◆ **Extracted data entries**
::::::::::

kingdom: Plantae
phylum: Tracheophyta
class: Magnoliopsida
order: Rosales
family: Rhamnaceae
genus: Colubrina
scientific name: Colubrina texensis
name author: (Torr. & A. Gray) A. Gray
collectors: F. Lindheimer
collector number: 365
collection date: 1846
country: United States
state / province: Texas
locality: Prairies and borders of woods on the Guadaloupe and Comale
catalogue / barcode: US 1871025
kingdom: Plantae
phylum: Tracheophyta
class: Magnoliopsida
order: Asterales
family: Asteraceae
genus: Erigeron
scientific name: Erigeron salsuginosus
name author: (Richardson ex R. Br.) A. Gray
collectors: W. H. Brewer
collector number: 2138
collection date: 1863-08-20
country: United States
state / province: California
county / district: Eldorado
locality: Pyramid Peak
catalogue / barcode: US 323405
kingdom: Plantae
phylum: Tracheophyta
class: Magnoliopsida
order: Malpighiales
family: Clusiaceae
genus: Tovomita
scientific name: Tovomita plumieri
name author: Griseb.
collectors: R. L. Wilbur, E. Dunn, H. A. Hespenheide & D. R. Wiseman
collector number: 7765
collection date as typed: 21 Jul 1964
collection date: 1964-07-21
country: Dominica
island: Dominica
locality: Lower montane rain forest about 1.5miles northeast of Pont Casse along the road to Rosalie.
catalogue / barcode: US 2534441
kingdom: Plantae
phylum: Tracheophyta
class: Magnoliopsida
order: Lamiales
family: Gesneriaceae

::::::::::

◆ **REQUIREMENT**
Copy every line of the listing above word for word, keeping each field name and its value unchanged.

◆ **EXERCISE ANSWER**
kingdom: Plantae
phylum: Tracheophyta
class: Magnoliopsida
order: Rosales
family: Rhamnaceae
genus: Colubrina
scientific name: Colubrina texensis
name author: (Torr. & A. Gray) A. Gray
collectors: F. Lindheimer
collector number: 365
collection date: 1846
country: United States
state / province: Texas
locality: Prairies and borders of woods on the Guadaloupe and Comale
catalogue / barcode: US 1871025
kingdom: Plantae
phylum: Tracheophyta
class: Magnoliopsida
order: Asterales
family: Asteraceae
genus: Erigeron
scientific name: Erigeron salsuginosus
name author: (Richardson ex R. Br.) A. Gray
collectors: W. H. Brewer
collector number: 2138
collection date: 1863-08-20
country: United States
state / province: California
county / district: Eldorado
locality: Pyramid Peak
catalogue / barcode: US 323405
kingdom: Plantae
phylum: Tracheophyta
class: Magnoliopsida
order: Malpighiales
family: Clusiaceae
genus: Tovomita
scientific name: Tovomita plumieri
name author: Griseb.
collectors: R. L. Wilbur, E. Dunn, H. A. Hespenheide & D. R. Wiseman
collector number: 7765
collection date as typed: 21 Jul 1964
collection date: 1964-07-21
country: Dominica
island: Dominica
locality: Lower montane rain forest about 1.5miles northeast of Pont Casse along the road to Rosalie.
catalogue / barcode: US 2534441
kingdom: Plantae
phylum: Tracheophyta
class: Magnoliopsida
order: Lamiales
family: Gesneriaceae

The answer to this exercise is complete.